▸ **Problem to work on**
Rewrite the Cristian Marchi biography from "Cristian Marchi (born" up to and including "Aquafan Riccione, Italy.", swapping "Mantova" for "Mantua".

▸ **Reading text**

--- --- ---

Cristian Marchi (born March 31, 1976 in Mantova, Italy) is an Italian progressive house, electro house and house music producer and DJ.

Musical career
His professional career began in 1999, when he was employed as a DJ and a speaker for Radio Base, a local radio station of his hometown, Mantova. Prior to that, he worked as an electrician during the day and a DJ at night. His appeal as a DJ and performer grew over the years. He now does around 100 DJ gigs a year, all around the world, including Europe, Australia, Egypt, and Korea. He is usually a DJ guest in Paradise Mykonos, Greece, Tito's Palma de Mallorca, Spain, and Bussola Versilia or Aquafan Riccione, Italy.

--- --- ---

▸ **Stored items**
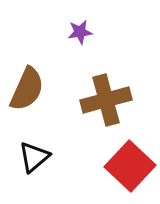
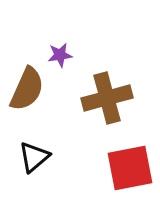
purple star: moved 20 px left, 23 px down
brown cross: moved 1 px right, 2 px up
red square: moved 2 px down; rotated 36 degrees clockwise
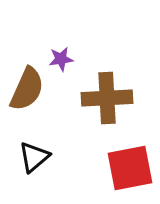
purple star: moved 1 px right, 4 px down
brown cross: rotated 12 degrees clockwise
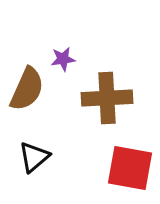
purple star: moved 2 px right
red square: rotated 21 degrees clockwise
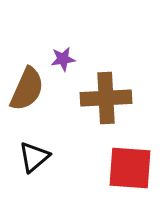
brown cross: moved 1 px left
red square: rotated 6 degrees counterclockwise
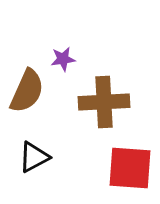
brown semicircle: moved 2 px down
brown cross: moved 2 px left, 4 px down
black triangle: rotated 12 degrees clockwise
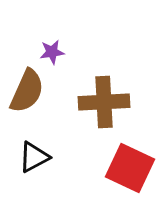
purple star: moved 11 px left, 7 px up
red square: rotated 21 degrees clockwise
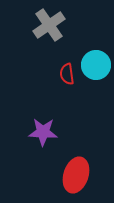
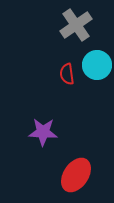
gray cross: moved 27 px right
cyan circle: moved 1 px right
red ellipse: rotated 16 degrees clockwise
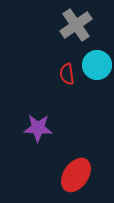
purple star: moved 5 px left, 4 px up
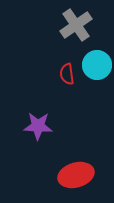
purple star: moved 2 px up
red ellipse: rotated 40 degrees clockwise
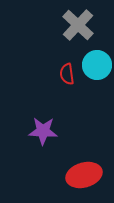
gray cross: moved 2 px right; rotated 12 degrees counterclockwise
purple star: moved 5 px right, 5 px down
red ellipse: moved 8 px right
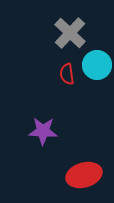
gray cross: moved 8 px left, 8 px down
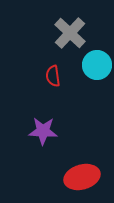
red semicircle: moved 14 px left, 2 px down
red ellipse: moved 2 px left, 2 px down
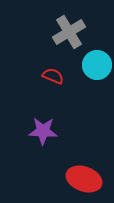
gray cross: moved 1 px left, 1 px up; rotated 16 degrees clockwise
red semicircle: rotated 120 degrees clockwise
red ellipse: moved 2 px right, 2 px down; rotated 36 degrees clockwise
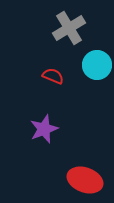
gray cross: moved 4 px up
purple star: moved 1 px right, 2 px up; rotated 24 degrees counterclockwise
red ellipse: moved 1 px right, 1 px down
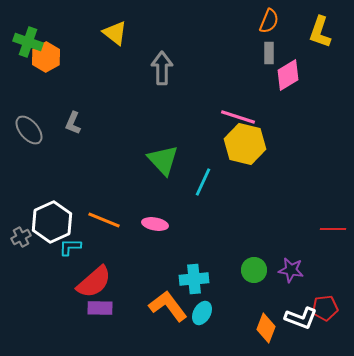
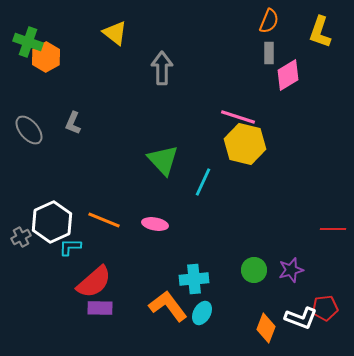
purple star: rotated 25 degrees counterclockwise
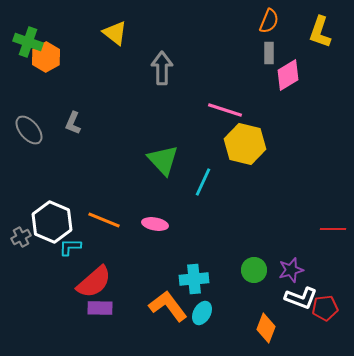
pink line: moved 13 px left, 7 px up
white hexagon: rotated 12 degrees counterclockwise
white L-shape: moved 20 px up
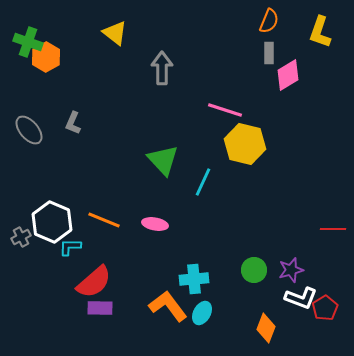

--- --- ---

▸ **Response to this exercise**
Cristian Marchi (born March 31, 1976 in Mantua, Italy) is an Italian progressive house, electro house and house music producer and DJ.

Musical career
His professional career began in 1999, when he was employed as a DJ and a speaker for Radio Base, a local radio station of his hometown, Mantua. Prior to that, he worked as an electrician during the day and a DJ at night. His appeal as a DJ and performer grew over the years. He now does around 100 DJ gigs a year, all around the world, including Europe, Australia, Egypt, and Korea. He is usually a DJ guest in Paradise Mykonos, Greece, Tito's Palma de Mallorca, Spain, and Bussola Versilia or Aquafan Riccione, Italy.